An interesting and eclectic mix of tracks.
Ask the average guy on the street what they know about Yeasayer, and they’ll probably sing you their sing-a-long anthem ‘O.N.E’. And indeed, why not? It is without doubt a tune. In fact the whole of their album ‘Odd Blood’ pushed their profile to a brand new level. Big songs like ‘Madder Red’ and ‘Ambling Alp’ helped the band turn a corner and appeal to a whole new market. The more experimental follow up ‘Fragrant World’ took that hard work they did, in unreeling that more commercial sound. It was an underrated album, but without doubt one they had to make at the time. The Brooklyn boys have never been ones to rest on their laurels. It’s onwards and upwards. So how can Yeasayer move on from this with album number four? It is certainly less experimental than ‘Fragrant World’, and follows the more melodic route of ‘Odd Blood’. The big pop hooks are there in abundance. Never more so than on the album’s first release.

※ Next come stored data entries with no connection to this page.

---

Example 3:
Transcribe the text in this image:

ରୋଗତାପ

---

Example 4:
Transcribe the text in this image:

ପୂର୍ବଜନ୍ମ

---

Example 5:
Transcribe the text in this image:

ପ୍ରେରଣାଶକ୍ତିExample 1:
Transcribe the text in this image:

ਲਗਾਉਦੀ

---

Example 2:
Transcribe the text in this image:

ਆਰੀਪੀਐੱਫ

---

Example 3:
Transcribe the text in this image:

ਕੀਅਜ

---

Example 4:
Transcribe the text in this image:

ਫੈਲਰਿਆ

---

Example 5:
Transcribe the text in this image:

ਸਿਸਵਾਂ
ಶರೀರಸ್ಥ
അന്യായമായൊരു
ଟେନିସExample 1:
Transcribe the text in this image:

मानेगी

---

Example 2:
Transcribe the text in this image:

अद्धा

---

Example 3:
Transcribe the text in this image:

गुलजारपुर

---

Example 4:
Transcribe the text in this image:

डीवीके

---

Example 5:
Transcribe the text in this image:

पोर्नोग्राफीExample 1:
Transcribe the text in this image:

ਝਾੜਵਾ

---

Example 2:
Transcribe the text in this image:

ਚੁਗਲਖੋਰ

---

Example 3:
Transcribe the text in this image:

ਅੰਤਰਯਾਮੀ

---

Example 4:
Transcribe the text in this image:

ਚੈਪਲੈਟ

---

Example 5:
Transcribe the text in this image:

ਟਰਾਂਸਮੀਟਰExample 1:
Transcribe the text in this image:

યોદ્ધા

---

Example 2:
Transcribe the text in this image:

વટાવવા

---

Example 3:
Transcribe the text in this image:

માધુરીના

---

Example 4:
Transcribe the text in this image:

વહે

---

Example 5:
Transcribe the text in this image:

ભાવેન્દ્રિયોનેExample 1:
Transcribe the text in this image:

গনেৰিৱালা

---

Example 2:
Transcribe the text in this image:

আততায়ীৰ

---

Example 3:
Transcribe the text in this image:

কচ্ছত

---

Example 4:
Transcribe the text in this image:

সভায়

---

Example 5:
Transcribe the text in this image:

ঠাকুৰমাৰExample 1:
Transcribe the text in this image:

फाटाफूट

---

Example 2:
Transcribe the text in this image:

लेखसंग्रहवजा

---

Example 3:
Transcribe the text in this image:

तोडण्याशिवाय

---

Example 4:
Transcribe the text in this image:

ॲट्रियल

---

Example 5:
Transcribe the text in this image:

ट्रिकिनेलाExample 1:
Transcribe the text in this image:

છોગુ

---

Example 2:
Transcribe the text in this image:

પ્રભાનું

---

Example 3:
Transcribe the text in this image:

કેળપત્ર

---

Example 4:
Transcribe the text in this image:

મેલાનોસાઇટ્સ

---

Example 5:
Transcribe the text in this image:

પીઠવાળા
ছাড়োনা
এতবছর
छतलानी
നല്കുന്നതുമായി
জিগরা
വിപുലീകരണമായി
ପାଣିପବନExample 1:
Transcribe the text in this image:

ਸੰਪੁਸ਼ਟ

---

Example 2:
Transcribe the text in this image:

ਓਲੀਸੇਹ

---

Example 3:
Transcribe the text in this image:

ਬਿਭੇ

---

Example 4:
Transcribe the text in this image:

That first track is ‘I Am Chemistry’. What’s the best way to describe it? Full on bat shit crazy. It’s a melting pot of ideas, and keeps us on our toes, switching melody and tempo left, right and centre. Its huge electronic riffs seem to fit seamlessly in a way they shouldn’t with the children’s choir. It’s a great track to begin the album campaign off with. It sits comfortably after Elliot Smith-esque intro ‘Son Of Cain’ to get the album started off in style.
‘Amen & Goodbye’ twists and changes throughout its thirteen tracks. ‘Silly Me’ is an unashamedly huge catchy pop track. It’s territory they touched on previously with ‘O.N.E’. It’s a kind of music they do well, and they join in again with with a generation of artists making pop music credible again. ‘Dead Sea Scrolls’ is Yeasayer at their funkiest, whilst ‘Child Prodigy’ and ‘Half Asleep’ have an almost medieval sound to them. It is a more eclectic mix than any of their previous work, but keeps inline with the unique sound that makes them instantly recognisable.

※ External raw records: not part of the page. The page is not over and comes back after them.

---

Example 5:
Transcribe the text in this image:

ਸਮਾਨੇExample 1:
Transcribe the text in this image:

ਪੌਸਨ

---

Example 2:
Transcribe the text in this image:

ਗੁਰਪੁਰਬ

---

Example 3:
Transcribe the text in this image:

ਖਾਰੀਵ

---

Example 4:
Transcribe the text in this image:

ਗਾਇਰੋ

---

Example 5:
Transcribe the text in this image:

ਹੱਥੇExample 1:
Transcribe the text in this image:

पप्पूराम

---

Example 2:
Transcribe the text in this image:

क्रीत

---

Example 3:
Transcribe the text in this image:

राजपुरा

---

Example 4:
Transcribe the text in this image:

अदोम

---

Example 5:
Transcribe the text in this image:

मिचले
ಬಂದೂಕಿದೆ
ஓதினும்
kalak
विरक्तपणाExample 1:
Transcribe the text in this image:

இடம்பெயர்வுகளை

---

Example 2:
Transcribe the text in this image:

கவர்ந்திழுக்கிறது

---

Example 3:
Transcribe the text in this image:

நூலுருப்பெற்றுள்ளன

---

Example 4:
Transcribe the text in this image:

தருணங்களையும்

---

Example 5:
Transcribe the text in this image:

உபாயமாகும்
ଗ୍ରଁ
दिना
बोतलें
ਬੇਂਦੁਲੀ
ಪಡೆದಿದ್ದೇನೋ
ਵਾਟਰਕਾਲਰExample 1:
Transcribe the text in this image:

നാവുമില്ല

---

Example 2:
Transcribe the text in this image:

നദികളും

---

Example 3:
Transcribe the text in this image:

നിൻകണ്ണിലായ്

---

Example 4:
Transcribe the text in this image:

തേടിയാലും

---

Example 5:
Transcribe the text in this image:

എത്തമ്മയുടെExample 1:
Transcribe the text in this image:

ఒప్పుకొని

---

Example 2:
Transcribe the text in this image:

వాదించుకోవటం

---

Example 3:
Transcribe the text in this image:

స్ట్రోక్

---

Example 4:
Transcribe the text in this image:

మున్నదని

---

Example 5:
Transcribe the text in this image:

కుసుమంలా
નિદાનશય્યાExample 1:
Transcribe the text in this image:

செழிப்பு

Whilst many albums lose momentum towards the end, Yeasayer have saved a couple of gems to close proceedings with. Firstly let’s talk about ‘Uma’. Initially I was in two minds about this track. I’m not one for people singing about their kids. Normally they come out sounding sickly and unnecessary. With the lyrics ‘I hope I don’t pass down all my flaws’ and ‘I’ll miss you when you’re grown,’ it seems like this is the subject matter vocalist Chris Keating is approaching. But in the course of this track I found myself mellowing. It is heart-melting in its sentiment, and probably the coolest lullaby ever recorded by an indie band. Okay, so that’s probably a narrow genre, but props all the same. What better way to follow a song about life, than a song about death. ‘Cold Night’ is dark and tragic. A hugely personal track, that takes Yeasayer into a brave new territory. It seems a suitable end. What Yeasayer have done with this entire album is find a place they fit comfortably in.